Sine Wave Signal from Arduino for testing my FFT Spectrum Analyzer Web App

 I built a FFT spectrum analzyer web app and want to test it. To test it, I used analog signal generated by another Arduino Uno. For the spectrum analyzer to sample the signal I used Arduino Due. Arduino Due has more processing speed and capacity than Arduino Uno but one can also use the Arduino Uno board.

Below is the picture of Arduino which generates the 1 kHz sine wave signal from pin 9 using PWM method of generating sine wave. The PWM sine wave signal goes into the RC low pass filter filter which has a cutoff frequency ≈ 1.59 kHz. The magnitude slightly decreases. The RC filter uses 1kohm resistor and 0.1uF capacitor.

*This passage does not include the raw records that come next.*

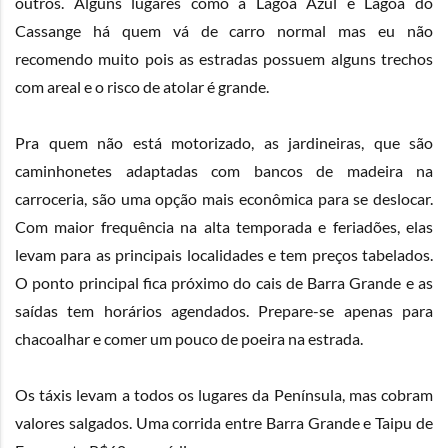
outros. Alguns lugares como a Lagoa Azul e Lagoa do
Cassange há quem vá de carro normal mas eu não
recomendo muito pois as estradas possuem alguns trechos
com areal e o risco de atolar é grande.
Pra quem não está motorizado, as jardineiras, que são
caminhonetes adaptadas com bancos de madeira na
carroceria, são uma opção mais econômica para se deslocar.
Com maior frequência na alta temporada e feriadões, elas
levam para as principais localidades e tem preços tabelados.
O ponto principal fica próximo do cais de Barra Grande e as
saídas tem horários agendados. Prepare-se apenas para
chacoalhar e comer um pouco de poeira na estrada.
Os táxis levam a todos os lugares da Península, mas cobram
valores salgados. Uma corrida entre Barra Grande e Taipu de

I don't think a schematic diagram is required for this. The code I used for generating analog sine wave signal using Arduino Uno is below:

Arduino Code for Sine Wave Generation

  
  /*
 * Arduino Uno - 1kHz Sine Wave Generation using PWM
 * LPF: 1kΩ resistor + 0.1µF capacitor (cutoff frequency ≈ 1.59kHz)
 * PWM Pin: Pin 9 (OC1A - Timer1)
 */

#include <avr/pgmspace.h>
#include <avr/interrupt.h>

// Sine wave lookup table (64 samples for one cycle)
// Values range from 0-255 (8-bit PWM resolution)
const uint8_t sineTable[] PROGMEM = {
  128, 140, 152, 164, 176, 187, 197, 207,
  216, 224, 231, 237, 242, 246, 249, 251,
  253, 254, 254, 253, 251, 249, 246, 242,
  237, 231, 224, 216, 207, 197, 187, 176,
  164, 152, 140, 128, 115, 103,  91,  79,
   68,  58,  48,  39,  31,  24,  18,  13,
    9,   6,   4,   2,   1,   1,   2,   4,
    6,   9,  13,  18,  24,  31,  39,  48
};

volatile uint8_t index = 0;

void setup() {
  // Set PWM pin as output
  pinMode(9, OUTPUT);

  // Configure Timer1 for Fast PWM mode with 8-bit resolution
  // PWM frequency = 16MHz / (prescaler * 510) ≈ 31.37kHz with prescaler=1

  // Clear Timer1 control registers
  TCCR1A = 0;
  TCCR1B = 0;

  // Configure Timer1 for Fast PWM 8-bit mode (Mode 5: WGM13=0, WGM12=1, WGM11=0, WGM10=1)
  TCCR1A |= (1 << WGM10);  // 8-bit Fast PWM
  TCCR1B |= (1 << WGM12);  // Fast PWM mode

  // Set OC1A (Pin 9) as PWM output (non-inverting mode)
  TCCR1A |= (1 << COM1A1);

  // Set prescaler to 1 (no prescaling) - 62.5ns per count
  TCCR1B |= (1 << CS10);

  // Enable Timer1 overflow interrupt
  TIMSK1 |= (1 << TOIE1);

  // Enable global interrupts
  sei();

  // Initial PWM value
  OCR1A = 128;  // Midpoint value (2.5V)
}

ISR(TIMER1_OVF_vect) {
  // Update PWM duty cycle with next sine value from lookup table
  OCR1A = pgm_read_byte(&sineTable[index]);

  // Increment index and wrap around
  index++;
  if (index >= 64) {
    index = 0;
  }
}

void loop() {
  // Nothing to do here - everything handled by interrupts
  // You can add other code here if needed
}

So I checked the signal out on an oscilloscope. Below is screenshot of the sine wave generated by using PWM signal from Arduino and then passing it through a RC low pass filter. 

Below is a video about this:

I wrote and generated several times such sine wave signal from Arduino boards. I already forgot because its been long time. Below are related links

• Arduino Due Sine Wave Generator with Adjustable Frequency
• Arduino 8MHz Variable Frequency Generator

Now I am ready to test my web based real time free FFT spectrum analyzer and maybe also the free DFT spectrum analyzer and see how this sine wave signal will appear on the web app screen.